After obtaining individual summaries of articles, the next step involves combining these summaries into a single, comprehensive overview. The provided code accomplishes this by first merging all the initial summaries into one long string. To manage the potentially large amount of text, it uses the CharacterTextSplitter class from LangChain to split this combined text into manageable chunks. Each chunk maintains a size of 500 characters with an overlap of 100 characters to ensure continuity and context are preserved across chunks. These chunks are then converted into Document objects, each holding a segment of the summarized text. A new summarization chain is loaded using the same 'map_reduce' model to process these document objects. This chain effectively runs across the segmented texts, extracting key information and producing a final, condensed summary of the combined initial summaries. Finally, this ultimate summary is displayed in markdown format to maintain clarity and formatting, providing a clear and succinct synthesis of the original articles' content.

In [5]:
from langchain.text_splitter import CharacterTextSplitter
from langchain.document_loaders import TextLoader
from langchain.schema.document import Document

chain = load_summarize_chain(llm, chain_type="map_reduce")
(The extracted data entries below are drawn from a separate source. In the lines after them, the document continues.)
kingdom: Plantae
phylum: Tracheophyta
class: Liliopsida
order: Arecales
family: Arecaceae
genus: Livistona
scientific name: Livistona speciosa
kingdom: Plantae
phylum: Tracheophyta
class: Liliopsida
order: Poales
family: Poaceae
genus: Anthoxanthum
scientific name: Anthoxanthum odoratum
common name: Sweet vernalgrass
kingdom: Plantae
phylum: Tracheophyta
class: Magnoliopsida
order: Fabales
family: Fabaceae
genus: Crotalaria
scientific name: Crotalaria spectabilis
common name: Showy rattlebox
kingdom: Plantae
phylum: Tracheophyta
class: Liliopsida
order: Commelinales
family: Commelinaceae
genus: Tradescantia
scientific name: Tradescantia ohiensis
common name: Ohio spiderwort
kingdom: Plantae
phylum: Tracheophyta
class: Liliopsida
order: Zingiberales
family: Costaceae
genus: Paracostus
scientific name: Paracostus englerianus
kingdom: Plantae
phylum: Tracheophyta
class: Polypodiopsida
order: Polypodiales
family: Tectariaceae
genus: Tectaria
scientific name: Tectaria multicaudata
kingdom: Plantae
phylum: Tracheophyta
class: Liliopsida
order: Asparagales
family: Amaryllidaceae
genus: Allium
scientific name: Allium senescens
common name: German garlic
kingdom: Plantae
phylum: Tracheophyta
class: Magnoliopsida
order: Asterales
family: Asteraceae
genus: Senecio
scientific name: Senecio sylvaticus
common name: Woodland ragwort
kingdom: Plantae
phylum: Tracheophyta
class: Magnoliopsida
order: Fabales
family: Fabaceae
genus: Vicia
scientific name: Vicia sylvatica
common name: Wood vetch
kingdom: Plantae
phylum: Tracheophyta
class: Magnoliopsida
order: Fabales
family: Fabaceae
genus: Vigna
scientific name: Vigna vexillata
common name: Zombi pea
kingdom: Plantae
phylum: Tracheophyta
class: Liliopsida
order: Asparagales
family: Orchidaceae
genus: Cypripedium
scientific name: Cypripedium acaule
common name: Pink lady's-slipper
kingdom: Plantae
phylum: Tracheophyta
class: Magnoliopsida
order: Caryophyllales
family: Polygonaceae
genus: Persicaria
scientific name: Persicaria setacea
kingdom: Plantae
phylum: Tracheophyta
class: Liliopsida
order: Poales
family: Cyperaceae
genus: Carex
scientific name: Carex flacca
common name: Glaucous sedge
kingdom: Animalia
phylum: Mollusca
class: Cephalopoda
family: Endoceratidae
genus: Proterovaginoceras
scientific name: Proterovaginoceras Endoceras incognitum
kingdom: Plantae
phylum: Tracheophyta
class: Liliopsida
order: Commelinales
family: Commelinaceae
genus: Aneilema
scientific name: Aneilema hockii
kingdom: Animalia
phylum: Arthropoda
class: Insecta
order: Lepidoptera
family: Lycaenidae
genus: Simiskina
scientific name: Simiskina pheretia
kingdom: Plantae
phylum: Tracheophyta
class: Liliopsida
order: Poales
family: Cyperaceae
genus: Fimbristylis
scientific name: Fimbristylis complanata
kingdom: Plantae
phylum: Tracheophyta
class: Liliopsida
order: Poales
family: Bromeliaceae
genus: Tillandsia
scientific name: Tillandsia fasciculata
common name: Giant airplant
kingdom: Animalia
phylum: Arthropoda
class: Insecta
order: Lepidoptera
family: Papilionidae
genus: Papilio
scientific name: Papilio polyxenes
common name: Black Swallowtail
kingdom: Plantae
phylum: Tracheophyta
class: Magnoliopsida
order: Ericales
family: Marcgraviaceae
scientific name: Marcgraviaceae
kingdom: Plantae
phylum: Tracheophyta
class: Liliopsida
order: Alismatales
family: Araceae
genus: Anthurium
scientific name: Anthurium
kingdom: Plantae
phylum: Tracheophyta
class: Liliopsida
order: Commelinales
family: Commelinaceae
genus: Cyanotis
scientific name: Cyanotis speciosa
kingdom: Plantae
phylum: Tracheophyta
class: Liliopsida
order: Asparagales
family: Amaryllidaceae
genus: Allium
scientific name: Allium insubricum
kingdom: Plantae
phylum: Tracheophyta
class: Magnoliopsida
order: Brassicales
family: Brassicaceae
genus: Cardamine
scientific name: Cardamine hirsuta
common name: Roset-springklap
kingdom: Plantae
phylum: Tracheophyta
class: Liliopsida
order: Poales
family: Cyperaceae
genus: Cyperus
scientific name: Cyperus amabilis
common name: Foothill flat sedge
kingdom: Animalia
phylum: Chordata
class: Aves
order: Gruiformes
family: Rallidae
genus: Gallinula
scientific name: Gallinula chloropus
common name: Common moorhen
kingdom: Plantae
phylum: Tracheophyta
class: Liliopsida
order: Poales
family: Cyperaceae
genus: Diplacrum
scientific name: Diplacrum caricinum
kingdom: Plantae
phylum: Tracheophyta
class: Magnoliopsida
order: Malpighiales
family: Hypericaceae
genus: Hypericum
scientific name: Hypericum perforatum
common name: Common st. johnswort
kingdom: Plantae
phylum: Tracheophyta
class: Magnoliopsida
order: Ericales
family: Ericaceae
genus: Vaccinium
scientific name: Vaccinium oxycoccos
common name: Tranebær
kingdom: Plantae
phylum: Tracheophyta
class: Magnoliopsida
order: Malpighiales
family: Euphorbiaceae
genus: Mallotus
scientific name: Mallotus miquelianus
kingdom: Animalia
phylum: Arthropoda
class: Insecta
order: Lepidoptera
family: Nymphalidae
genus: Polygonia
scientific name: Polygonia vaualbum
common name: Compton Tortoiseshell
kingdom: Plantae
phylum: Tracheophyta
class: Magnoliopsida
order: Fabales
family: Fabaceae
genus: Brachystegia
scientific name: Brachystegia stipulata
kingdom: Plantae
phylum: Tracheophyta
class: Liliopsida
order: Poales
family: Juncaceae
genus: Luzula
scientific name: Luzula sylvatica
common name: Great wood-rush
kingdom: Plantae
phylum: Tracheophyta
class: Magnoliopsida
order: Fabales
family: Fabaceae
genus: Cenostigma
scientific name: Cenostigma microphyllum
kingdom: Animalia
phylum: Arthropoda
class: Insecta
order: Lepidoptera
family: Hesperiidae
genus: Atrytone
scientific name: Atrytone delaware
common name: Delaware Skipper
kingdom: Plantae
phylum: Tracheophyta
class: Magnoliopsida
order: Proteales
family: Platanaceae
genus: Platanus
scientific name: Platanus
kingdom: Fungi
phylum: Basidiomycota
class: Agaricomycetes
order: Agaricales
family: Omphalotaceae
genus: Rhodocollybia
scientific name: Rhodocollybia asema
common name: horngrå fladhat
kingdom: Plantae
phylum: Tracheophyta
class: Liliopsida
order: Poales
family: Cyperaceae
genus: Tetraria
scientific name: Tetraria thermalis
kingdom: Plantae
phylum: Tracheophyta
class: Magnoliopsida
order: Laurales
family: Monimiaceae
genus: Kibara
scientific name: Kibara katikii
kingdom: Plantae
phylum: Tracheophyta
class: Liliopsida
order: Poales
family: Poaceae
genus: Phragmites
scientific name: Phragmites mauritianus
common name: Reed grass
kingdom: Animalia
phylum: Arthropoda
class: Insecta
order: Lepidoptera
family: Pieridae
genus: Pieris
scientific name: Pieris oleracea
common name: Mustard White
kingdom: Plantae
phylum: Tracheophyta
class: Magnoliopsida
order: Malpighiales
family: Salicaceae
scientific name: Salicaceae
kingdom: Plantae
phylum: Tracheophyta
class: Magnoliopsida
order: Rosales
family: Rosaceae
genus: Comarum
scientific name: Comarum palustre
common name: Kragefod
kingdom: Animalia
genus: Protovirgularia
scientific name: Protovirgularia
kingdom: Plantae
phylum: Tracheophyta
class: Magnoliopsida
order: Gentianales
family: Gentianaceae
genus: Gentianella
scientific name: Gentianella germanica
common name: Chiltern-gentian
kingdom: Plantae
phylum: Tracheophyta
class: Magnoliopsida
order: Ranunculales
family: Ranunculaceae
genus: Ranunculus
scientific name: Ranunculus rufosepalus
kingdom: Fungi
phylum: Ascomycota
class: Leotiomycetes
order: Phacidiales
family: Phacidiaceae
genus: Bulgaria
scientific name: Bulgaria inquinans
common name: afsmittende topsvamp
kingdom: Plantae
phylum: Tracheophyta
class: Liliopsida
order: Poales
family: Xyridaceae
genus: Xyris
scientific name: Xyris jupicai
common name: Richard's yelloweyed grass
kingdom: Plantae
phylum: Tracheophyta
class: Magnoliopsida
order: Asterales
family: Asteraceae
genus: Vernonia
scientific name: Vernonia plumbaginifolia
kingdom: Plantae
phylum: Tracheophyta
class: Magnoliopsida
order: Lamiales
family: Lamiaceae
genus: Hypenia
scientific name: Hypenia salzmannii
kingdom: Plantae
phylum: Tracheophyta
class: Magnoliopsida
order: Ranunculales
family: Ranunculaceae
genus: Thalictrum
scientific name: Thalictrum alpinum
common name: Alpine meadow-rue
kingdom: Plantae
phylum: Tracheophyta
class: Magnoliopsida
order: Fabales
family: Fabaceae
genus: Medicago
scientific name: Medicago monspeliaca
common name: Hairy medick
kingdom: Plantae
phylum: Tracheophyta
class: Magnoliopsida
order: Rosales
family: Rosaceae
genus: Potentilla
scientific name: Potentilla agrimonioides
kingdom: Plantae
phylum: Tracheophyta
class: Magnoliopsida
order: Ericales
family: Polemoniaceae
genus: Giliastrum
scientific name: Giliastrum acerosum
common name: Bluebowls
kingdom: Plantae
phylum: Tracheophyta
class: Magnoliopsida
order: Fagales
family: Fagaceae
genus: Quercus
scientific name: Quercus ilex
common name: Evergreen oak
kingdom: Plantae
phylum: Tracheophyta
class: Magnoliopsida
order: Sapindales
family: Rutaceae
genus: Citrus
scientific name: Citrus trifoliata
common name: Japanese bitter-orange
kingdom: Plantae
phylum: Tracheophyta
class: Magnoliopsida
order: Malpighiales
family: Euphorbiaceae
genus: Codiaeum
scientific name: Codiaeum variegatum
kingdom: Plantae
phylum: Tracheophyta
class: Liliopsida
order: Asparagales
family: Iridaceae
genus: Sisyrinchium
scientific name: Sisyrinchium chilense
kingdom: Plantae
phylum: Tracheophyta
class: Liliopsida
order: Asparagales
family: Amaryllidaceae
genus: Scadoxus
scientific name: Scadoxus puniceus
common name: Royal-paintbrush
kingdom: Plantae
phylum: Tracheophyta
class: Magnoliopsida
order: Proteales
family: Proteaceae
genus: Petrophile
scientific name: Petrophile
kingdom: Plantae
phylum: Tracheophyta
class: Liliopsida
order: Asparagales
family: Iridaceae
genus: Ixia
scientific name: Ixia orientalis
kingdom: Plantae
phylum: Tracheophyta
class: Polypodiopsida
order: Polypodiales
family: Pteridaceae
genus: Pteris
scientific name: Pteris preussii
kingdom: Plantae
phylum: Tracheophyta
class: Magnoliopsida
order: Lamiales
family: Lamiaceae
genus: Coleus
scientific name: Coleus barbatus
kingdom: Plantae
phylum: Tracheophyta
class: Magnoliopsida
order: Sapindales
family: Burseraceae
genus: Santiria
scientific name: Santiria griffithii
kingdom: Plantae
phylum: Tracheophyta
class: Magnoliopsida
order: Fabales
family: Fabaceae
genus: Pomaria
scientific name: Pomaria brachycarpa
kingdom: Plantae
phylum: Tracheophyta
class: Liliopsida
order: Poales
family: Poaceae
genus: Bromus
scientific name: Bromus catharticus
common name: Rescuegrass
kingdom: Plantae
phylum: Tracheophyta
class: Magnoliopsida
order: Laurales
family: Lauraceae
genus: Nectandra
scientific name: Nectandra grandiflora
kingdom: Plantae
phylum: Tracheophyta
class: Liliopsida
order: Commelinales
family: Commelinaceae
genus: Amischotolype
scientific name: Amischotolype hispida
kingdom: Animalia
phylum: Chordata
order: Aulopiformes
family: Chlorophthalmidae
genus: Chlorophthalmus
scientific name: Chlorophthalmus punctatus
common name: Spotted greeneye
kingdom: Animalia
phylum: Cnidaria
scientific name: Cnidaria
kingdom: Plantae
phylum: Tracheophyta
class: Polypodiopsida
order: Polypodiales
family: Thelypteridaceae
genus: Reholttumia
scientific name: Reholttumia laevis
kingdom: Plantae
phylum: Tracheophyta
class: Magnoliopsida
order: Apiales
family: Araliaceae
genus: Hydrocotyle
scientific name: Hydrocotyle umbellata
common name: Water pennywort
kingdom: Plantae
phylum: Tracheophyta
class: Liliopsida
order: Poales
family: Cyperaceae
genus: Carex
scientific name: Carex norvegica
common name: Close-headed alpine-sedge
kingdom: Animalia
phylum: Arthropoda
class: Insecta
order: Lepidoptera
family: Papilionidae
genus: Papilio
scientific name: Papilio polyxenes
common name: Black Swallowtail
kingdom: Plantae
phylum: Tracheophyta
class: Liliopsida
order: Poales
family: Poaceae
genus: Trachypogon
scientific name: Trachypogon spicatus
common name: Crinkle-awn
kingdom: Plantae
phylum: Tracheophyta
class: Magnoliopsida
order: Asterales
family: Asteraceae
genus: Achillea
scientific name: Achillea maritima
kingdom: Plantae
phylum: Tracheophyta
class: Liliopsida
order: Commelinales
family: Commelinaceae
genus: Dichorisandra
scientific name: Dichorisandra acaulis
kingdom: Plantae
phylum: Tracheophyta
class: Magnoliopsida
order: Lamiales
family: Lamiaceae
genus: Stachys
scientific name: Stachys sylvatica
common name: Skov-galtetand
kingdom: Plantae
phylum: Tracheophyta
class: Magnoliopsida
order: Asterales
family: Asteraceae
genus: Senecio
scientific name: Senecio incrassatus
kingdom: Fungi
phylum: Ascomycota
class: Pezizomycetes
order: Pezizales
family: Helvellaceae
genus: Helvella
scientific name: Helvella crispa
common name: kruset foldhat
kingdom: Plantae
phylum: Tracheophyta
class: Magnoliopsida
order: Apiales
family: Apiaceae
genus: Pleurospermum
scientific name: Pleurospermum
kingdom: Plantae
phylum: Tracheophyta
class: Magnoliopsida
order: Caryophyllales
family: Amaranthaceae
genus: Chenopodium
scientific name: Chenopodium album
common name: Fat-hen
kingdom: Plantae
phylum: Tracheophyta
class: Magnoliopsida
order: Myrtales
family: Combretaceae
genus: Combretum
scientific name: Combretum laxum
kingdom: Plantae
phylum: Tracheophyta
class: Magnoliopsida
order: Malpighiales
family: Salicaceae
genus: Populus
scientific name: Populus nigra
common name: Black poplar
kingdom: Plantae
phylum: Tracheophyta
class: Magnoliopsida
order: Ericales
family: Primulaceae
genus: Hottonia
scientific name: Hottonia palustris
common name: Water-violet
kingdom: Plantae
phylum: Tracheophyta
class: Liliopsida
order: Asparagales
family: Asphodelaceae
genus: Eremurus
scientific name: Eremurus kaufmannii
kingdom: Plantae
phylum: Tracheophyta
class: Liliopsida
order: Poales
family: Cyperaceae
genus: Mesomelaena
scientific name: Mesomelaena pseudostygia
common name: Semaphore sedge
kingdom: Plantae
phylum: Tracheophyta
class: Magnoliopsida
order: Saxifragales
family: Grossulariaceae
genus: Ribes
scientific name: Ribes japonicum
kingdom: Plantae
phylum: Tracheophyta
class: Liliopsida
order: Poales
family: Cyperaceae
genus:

summary_str = " ".join(summaries)
text_splitter = CharacterTextSplitter(chunk_size=500, chunk_overlap=100)
texts = text_splitter.split_text(summary_str)
docs = [Document(page_content=t) for t in texts]
chain = load_summarize_chain(llm, chain_type="map_reduce")
final_summary = chain.invoke(docs)['output_text']
display_markdown(final_summary, raw=True)

 The Transformer model is a neural network architecture introduced in 2017 by Geoffrey Hinton and his colleagues at Google Brain. It has four main components: a self-attention mechanism, a feed-forward network, a position-wise feed-forward network, and an output layer. The self-attention mechanism helps the model learn to attend to relevant parts of the input, while the feed-forward network is used to compute the weighted sum of all the previous hidden states in the network.